Using the information »
[a] Answer these questions using the essay on The Lightning Field and Blood Meridian:
(i) How deep are the concrete foundations under the poles?
(ii) Whose 1993 reading of the epilogue does the writer say The Lightning Field supports?
(iii) Before what year is Dia's record of visitors called incomplete and inaccessible?
[b] From the essay on The Lightning Field and Blood Meridian, copy word for word the part starting at "The first circumstantial" and ending at "or on purpose.".

Source extract »
Although I recognize the challenges of the enterprise I am undertaking
here, for the student of McCarthy, and especially of Blood Meridian,
making a connection between The Lightning Field and the
epilogue is not even a voluntary act. The physical structure of the field
itself immediately calls the epilogue to mind. One can easily imagine each
apparently infinite progression of two-inch diameter poles being erected by
a single man with a post-hole digger. The concrete foundations, themselves
only three feet deep and one foot in diameter, are a foot below the surface
and invisible, so that each pole seems to spring unsupported from the soil of
the plain itself. To stand at the end of any row and imagine its construction
is virtually to imagine McCarthy’s epilogue. Add a minimalist artist and his
patrons and the picture is complete. But these are primarily physical similarities.
In what follows, I’ll illustrate the striking thematic elements shared
by the two works, and, finally, demonstrate how familiarity with The
Lightning Field supports and amplifies Leo Daugherty’s 1993 interpretation
of the epilogue’s meaning.
The first circumstantial connections are geographical and temporal.
Establishing a definitive connection between this incredible work of art and
the epilogue of Blood Meridian might be as simple as establishing that
McCarthy is among the rather small number who have seen it. Unfortunately,
however, Dia’s record of visitors to the site before 1986 is both
incomplete and inaccessible. Ultimately, establishing whether McCarthy has
seen the installation may depend on asking the author himself.
On the other hand, it is entirely possible that McCarthy, driving the
backroads of New Mexico during his many research travels throughout the
Southwest, came upon the site on his own, either by accident or on purpose.

Supplied material »
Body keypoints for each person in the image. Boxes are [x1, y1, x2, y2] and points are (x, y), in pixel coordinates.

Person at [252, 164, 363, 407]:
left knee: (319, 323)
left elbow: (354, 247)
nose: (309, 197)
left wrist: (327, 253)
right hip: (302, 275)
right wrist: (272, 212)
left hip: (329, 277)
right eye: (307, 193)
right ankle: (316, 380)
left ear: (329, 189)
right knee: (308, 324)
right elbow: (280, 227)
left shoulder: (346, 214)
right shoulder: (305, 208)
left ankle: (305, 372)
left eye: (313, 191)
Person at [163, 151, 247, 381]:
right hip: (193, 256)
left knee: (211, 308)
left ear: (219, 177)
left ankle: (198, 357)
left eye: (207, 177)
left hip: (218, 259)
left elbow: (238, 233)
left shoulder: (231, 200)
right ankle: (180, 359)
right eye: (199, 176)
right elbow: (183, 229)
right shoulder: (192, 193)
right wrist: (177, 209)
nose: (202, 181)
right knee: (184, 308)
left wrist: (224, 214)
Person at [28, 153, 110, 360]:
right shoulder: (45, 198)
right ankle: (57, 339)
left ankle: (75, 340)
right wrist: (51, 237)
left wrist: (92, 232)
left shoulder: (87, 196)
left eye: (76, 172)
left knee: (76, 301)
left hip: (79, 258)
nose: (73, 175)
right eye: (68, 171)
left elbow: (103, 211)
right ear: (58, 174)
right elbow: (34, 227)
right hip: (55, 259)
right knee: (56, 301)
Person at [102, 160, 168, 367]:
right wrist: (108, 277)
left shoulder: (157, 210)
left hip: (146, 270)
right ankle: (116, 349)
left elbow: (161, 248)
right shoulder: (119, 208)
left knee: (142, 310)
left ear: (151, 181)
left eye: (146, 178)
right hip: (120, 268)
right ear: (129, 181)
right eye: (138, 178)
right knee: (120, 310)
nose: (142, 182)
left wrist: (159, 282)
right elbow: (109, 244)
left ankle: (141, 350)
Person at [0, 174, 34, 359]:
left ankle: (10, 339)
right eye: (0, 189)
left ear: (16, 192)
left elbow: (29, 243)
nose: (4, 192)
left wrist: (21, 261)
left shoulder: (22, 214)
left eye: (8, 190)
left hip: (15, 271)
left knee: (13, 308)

==

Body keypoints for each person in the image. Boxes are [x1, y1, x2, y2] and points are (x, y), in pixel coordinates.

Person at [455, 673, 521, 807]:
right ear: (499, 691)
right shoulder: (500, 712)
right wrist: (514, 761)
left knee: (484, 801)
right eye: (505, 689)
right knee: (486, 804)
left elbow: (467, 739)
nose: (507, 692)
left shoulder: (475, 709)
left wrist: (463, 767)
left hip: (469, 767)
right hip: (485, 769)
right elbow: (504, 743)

Expected outputs »
[a]
(i) Three feet deep.
(ii) Leo Daugherty's.
(iii) 1986.

[b]
The first circumstantial connections are geographical and temporal.
Establishing a definitive connection between this incredible work of art and
the epilogue of Blood Meridian might be as simple as establishing that
McCarthy is among the rather small number who have seen it. Unfortunately,
however, Dia’s record of visitors to the site before 1986 is both
incomplete and inaccessible. Ultimately, establishing whether McCarthy has
seen the installation may depend on asking the author himself.
On the other hand, it is entirely possible that McCarthy, driving the
backroads of New Mexico during his many research travels throughout the
Southwest, came upon the site on his own, either by accident or on purpose.